WASHINGTON - From their lengthy detail to the price tag, there’s no doubt that medical bills leave a lot of people scratching their heads.
Just having an operation performed in the OR can cost about $3,000 an hour, and that dollar figure comes from a variety of places.
If you look at the hospital bill, you might see an IV charge that can run about $280. A medical stapler can cost about $1,200. A chest tube, which is used for a person with compression in a lung, comes in at $1,100. Even a biopsy needle runs at about $800.
So why does this medical equipment cost so much? Most technologies take years to develop, so not only does the equipment cost cover the materials but also the research that led to its creation. Each piece of medical equipment also requires a certain level of effectiveness — doctors and patients trust that IV bags, needles and staplers will function consistently as promised — so that durability and reliability also factor into the charge.
But there are other costs, too.

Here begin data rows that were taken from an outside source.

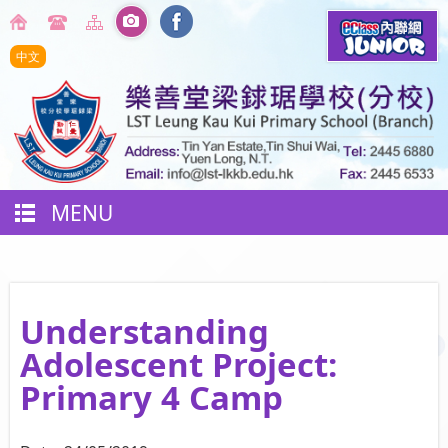
中文
MENU
Understanding
Adolescent Project:
Primary 4 Camp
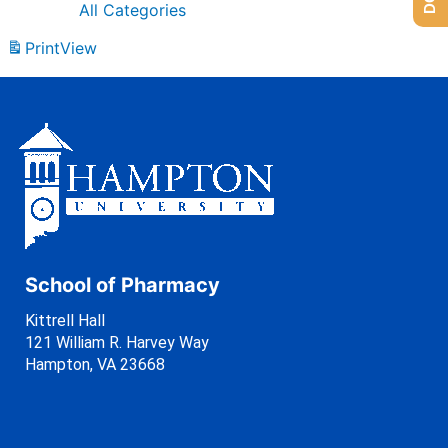
All Categories
Print
View
School of Pharmacy
Kittrell Hall
121 William R. Harvey Way
Hampton, VA 23668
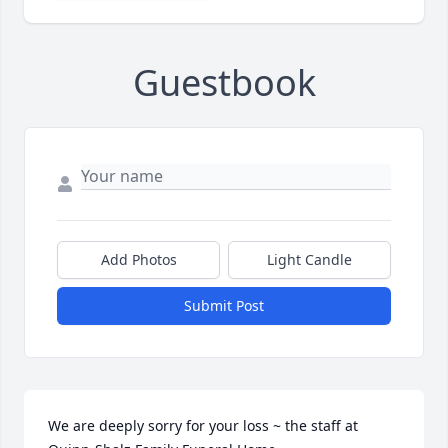
Guestbook
Add Photos
Light Candle
Submit Post
We are deeply sorry for your loss ~ the staff at 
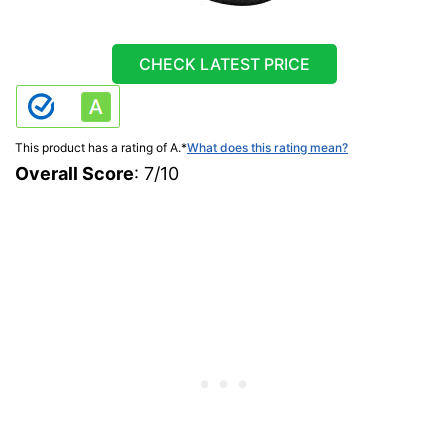
CHECK LATEST PRICE
This product has a rating of A.
*
What does this rating mean?
Overall Score
: 7/10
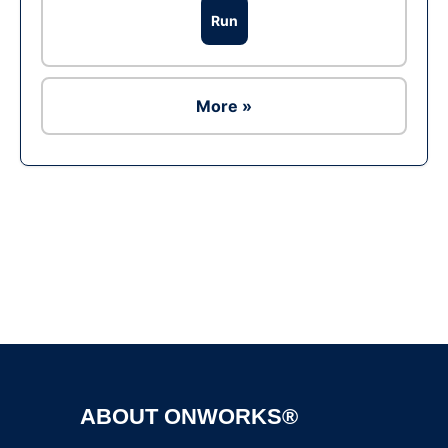
Run
More »
Ad
ABOUT ONWORKS®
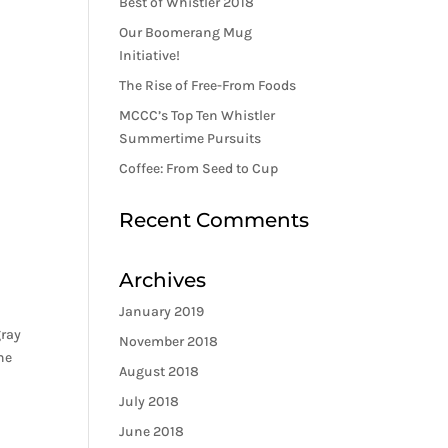
Best of Whistler 2018
Our Boomerang Mug
Initiative!
The Rise of Free-From Foods
MCCC’s Top Ten Whistler
Summertime Pursuits
Coffee: From Seed to Cup
Recent Comments
Archives
January 2019
gray
November 2018
he
August 2018
July 2018
June 2018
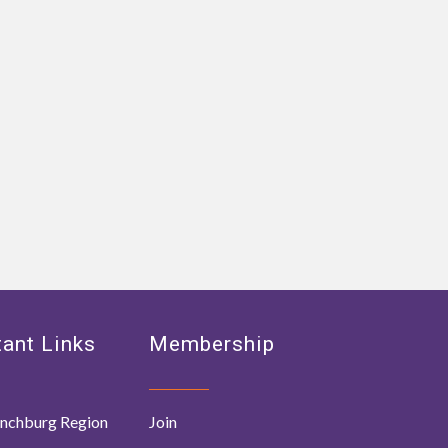
ant Links
Membership
nchburg Region
Join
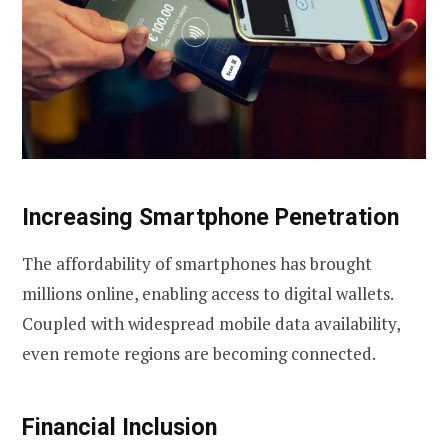
Increasing Smartphone Penetration
The affordability of smartphones has brought
millions online, enabling access to digital wallets.
Coupled with widespread mobile data availability,
even remote regions are becoming connected.
Financial Inclusion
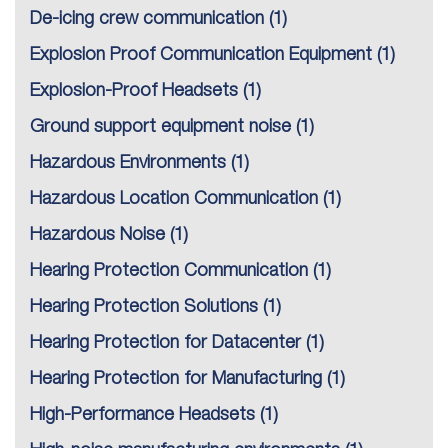
De-icing crew communication
(1)
Explosion Proof Communication Equipment
(1)
Explosion-Proof Headsets
(1)
Ground support equipment noise
(1)
Hazardous Environments
(1)
Hazardous Location Communication
(1)
Hazardous Noise
(1)
Hearing Protection Communication
(1)
Hearing Protection Solutions
(1)
Hearing Protection for Datacenter
(1)
Hearing Protection for Manufacturing
(1)
High-Performance Headsets
(1)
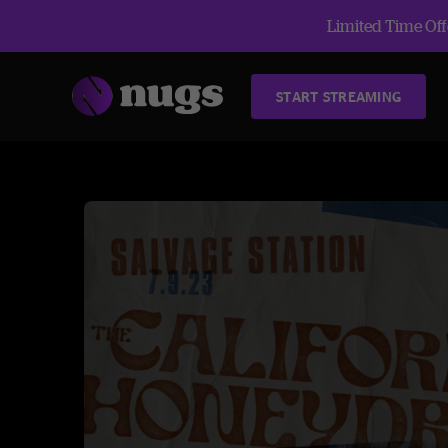
Limited Time Offe
START STREAMING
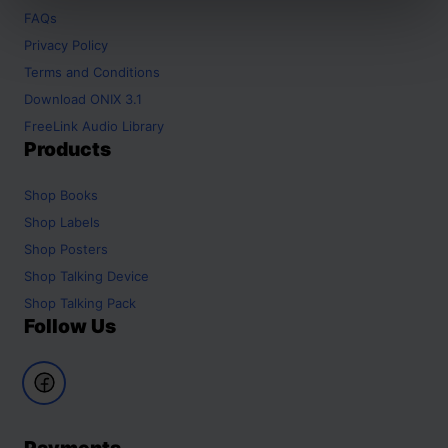
FAQs
Privacy Policy
Terms and Conditions
Download ONIX 3.1
FreeLink Audio Library
Products
Shop
Books
Shop
Labels
Shop
Posters
Shop
Talking Device
Shop
Talking Pack
Follow Us
Payments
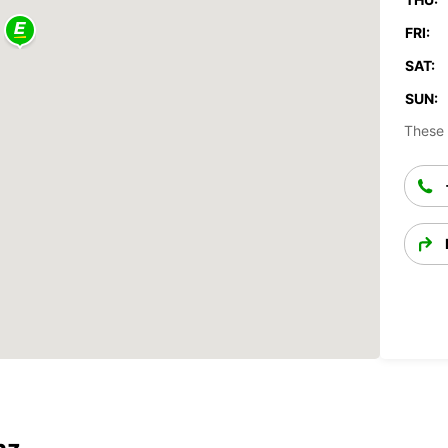
FRI:
SAT:
SUN:
These 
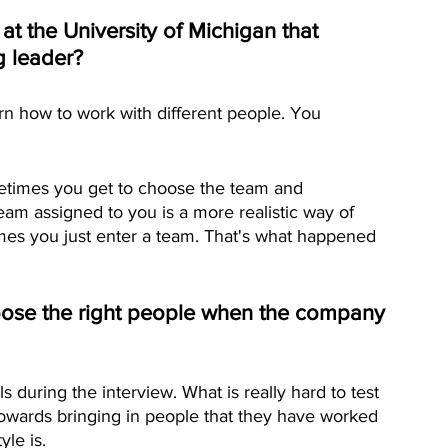
 at the University of Michigan that 
g leader? 
rn how to work with different people. You 
metimes you get to choose the team and 
team assigned to you is a more realistic way of 
mes you just enter a team. That's what happened 
hoose the right people when the company 
ls during the interview. What is really hard to test 
e towards bringing in people that they have worked 
le is.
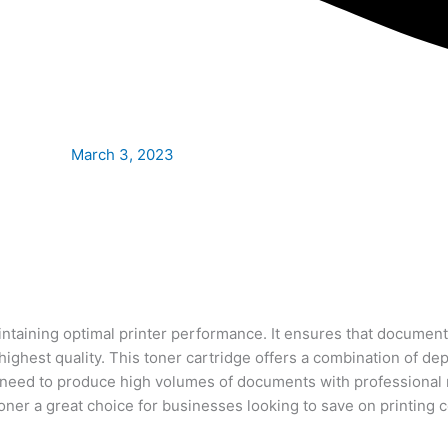
March 3, 2023
ntaining optimal printer performance. It ensures that document
ghest quality. This toner cartridge offers a combination of d
need to produce high volumes of documents with professional res
 toner a great choice for businesses looking to save on printing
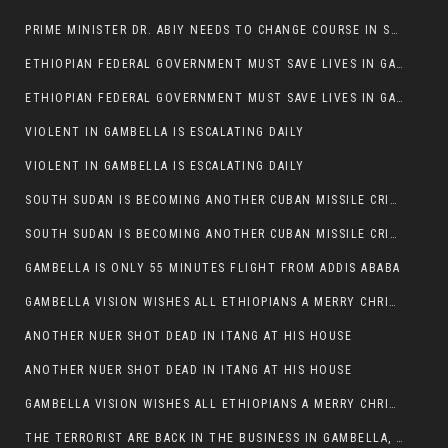
PRIME MINISTER DR. ABIY NEEDS TO CHANGE COURSE IN SOME POLICIES HE INTRODUCED IN ETHIOPIA
ETHIOPIAN FEDERAL GOVERNMENT MUST SAVE LIVES IN GAMBELLA AND PUNISH THOSE WHO INSTIGATE VIOLENCE
ETHIOPIAN FEDERAL GOVERNMENT MUST SAVE LIVES IN GAMBELLA AND PUNISH THOSE WHO INSTIGATE VIOLENCE
VIOLENT IN GAMBELLA IS ESCALATING DAILY
VIOLENT IN GAMBELLA IS ESCALATING DAILY
SOUTH SUDAN IS BECOMING ANOTHER CUBAN MISSILE CRISIS OF 1962
SOUTH SUDAN IS BECOMING ANOTHER CUBAN MISSILE CRISIS OF 1962
GAMBELLA IS ONLY 55 MINUTES FLIGHT FROM ADDIS ABABA
GAMBELLA VISION WISHES ALL ETHIOPIANS A MERRY CHRISTMAS
ANOTHER NUER SHOT DEAD IN ITANG AT HIS HOUSE
ANOTHER NUER SHOT DEAD IN ITANG AT HIS HOUSE
GAMBELLA VISION WISHES ALL ETHIOPIANS A MERRY CHRISTMAS
THE TERRORIST ARE BACK IN THE BUSINESS IN GAMBELLA, MAY GOD HELP US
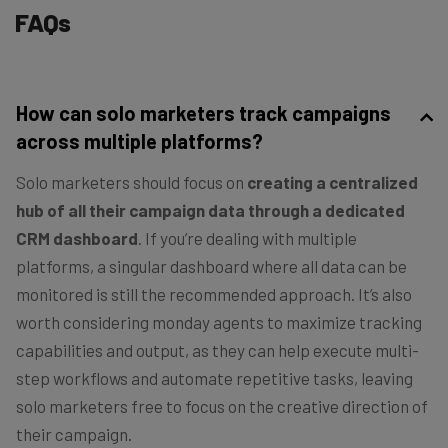
FAQs
How can solo marketers track campaigns
across multiple platforms?
Solo marketers should focus on
creating a centralized
hub of all their campaign data through a dedicated
CRM dashboard
. If you’re dealing with multiple
platforms, a singular dashboard where all data can be
monitored is still the recommended approach. It’s also
worth considering monday agents to maximize tracking
capabilities and output, as they can help execute multi-
step workflows and automate repetitive tasks, leaving
solo marketers free to focus on the creative direction of
their campaign.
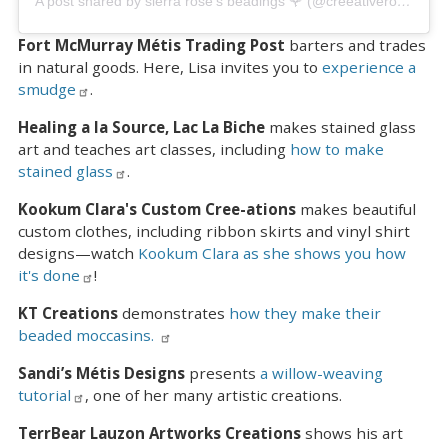
A post shared by sierra rose’s beadings 🌹 (@creeativerose_beadings)
Fort McMurray Métis Trading Post
barters and trades
in natural goods. Here, Lisa invites you to
experience a
smudge
.
Healing a la Source, Lac La Biche
makes stained glass
art and teaches art classes, including
how to make
stained glass
.
Kookum Clara's Custom Cree-ations
makes beautiful
custom clothes, including ribbon skirts and vinyl shirt
designs—watch
Kookum Clara as she shows you how
it's done
!
KT Creations
demonstrates
how they make their
beaded moccasins.
Sandi’s Métis Designs
presents
a willow-weaving
tutorial
, one of her many artistic creations.
TerrBear Lauzon Artworks Creations
shows his art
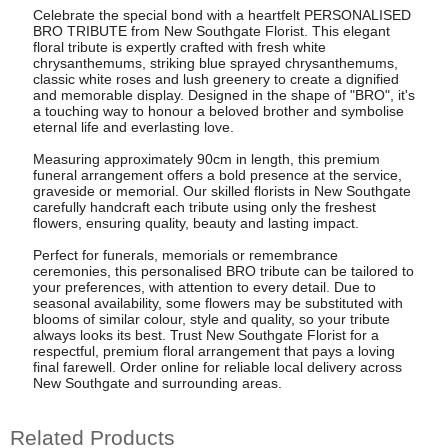
Celebrate the special bond with a heartfelt PERSONALISED
BRO TRIBUTE from New Southgate Florist. This elegant
floral tribute is expertly crafted with fresh white
chrysanthemums, striking blue sprayed chrysanthemums,
classic white roses and lush greenery to create a dignified
and memorable display. Designed in the shape of "BRO", it's
a touching way to honour a beloved brother and symbolise
eternal life and everlasting love.
Measuring approximately 90cm in length, this premium
funeral arrangement offers a bold presence at the service,
graveside or memorial. Our skilled florists in New Southgate
carefully handcraft each tribute using only the freshest
flowers, ensuring quality, beauty and lasting impact.
Perfect for funerals, memorials or remembrance
ceremonies, this personalised BRO tribute can be tailored to
your preferences, with attention to every detail. Due to
seasonal availability, some flowers may be substituted with
blooms of similar colour, style and quality, so your tribute
always looks its best. Trust New Southgate Florist for a
respectful, premium floral arrangement that pays a loving
final farewell. Order online for reliable local delivery across
New Southgate and surrounding areas.
Related Products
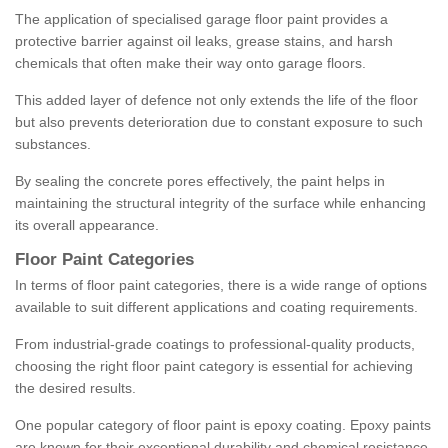
The application of specialised garage floor paint provides a
protective barrier against oil leaks, grease stains, and harsh
chemicals that often make their way onto garage floors.
This added layer of defence not only extends the life of the floor
but also prevents deterioration due to constant exposure to such
substances.
By sealing the concrete pores effectively, the paint helps in
maintaining the structural integrity of the surface while enhancing
its overall appearance.
Floor Paint Categories
In terms of floor paint categories, there is a wide range of options
available to suit different applications and coating requirements.
From industrial-grade coatings to professional-quality products,
choosing the right floor paint category is essential for achieving
the desired results.
One popular category of floor paint is epoxy coating. Epoxy paints
are known for their exceptional durability and chemical resistance,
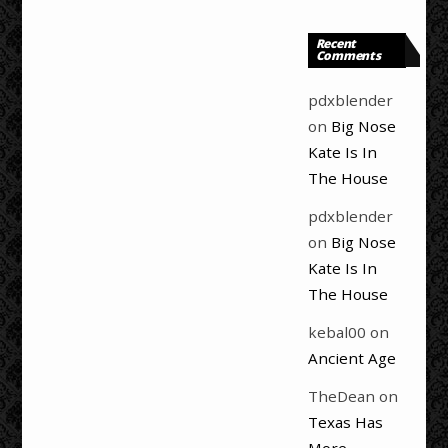
Recent
Comments
pdxblender
on
Big Nose
Kate Is In
The House
pdxblender
on
Big Nose
Kate Is In
The House
kebal00
on
Ancient Age
TheDean
on
Texas Has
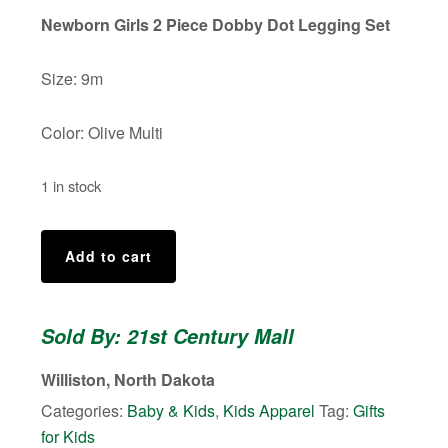
was:
is:
Newborn Girls 2 Piece Dobby Dot Legging Set
$18.00.
$15.00.
Size: 9m
Color: Olive Multi
1 in stock
Baby
Add to cart
Girl's
2
Piece
Sold By: 21st Century Mall
Dobby
Dot
Williston, North Dakota
Legging
Categories:
Baby & Kids
,
Kids Apparel
Tag:
Gifts
Set.
for Kids
Size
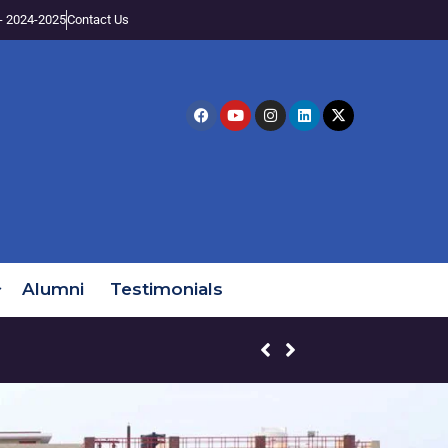
- 2024-2025
Contact Us
Alumni
Testimonials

Someone has to pay for administrative costs, as well as for procedures for people who can’t pay on their own. Those costs get absorbed in everyday bills for everyday people.
And just because an amount shows up on a bill does not mean that’s what gets paid. The typical hospital collects about four cents for every dollar that it charges.
Understanding hospital costs might not be important to someone with comprehensive medical insurance, but for the roughly 50 million uninsured Americans, that cost breakdown is vitally important.
If you do not understand your bill, you can call your hospital and ask for an explanation of costs. Perhaps you can even negotiate some of the prices into a more reasonable cost window.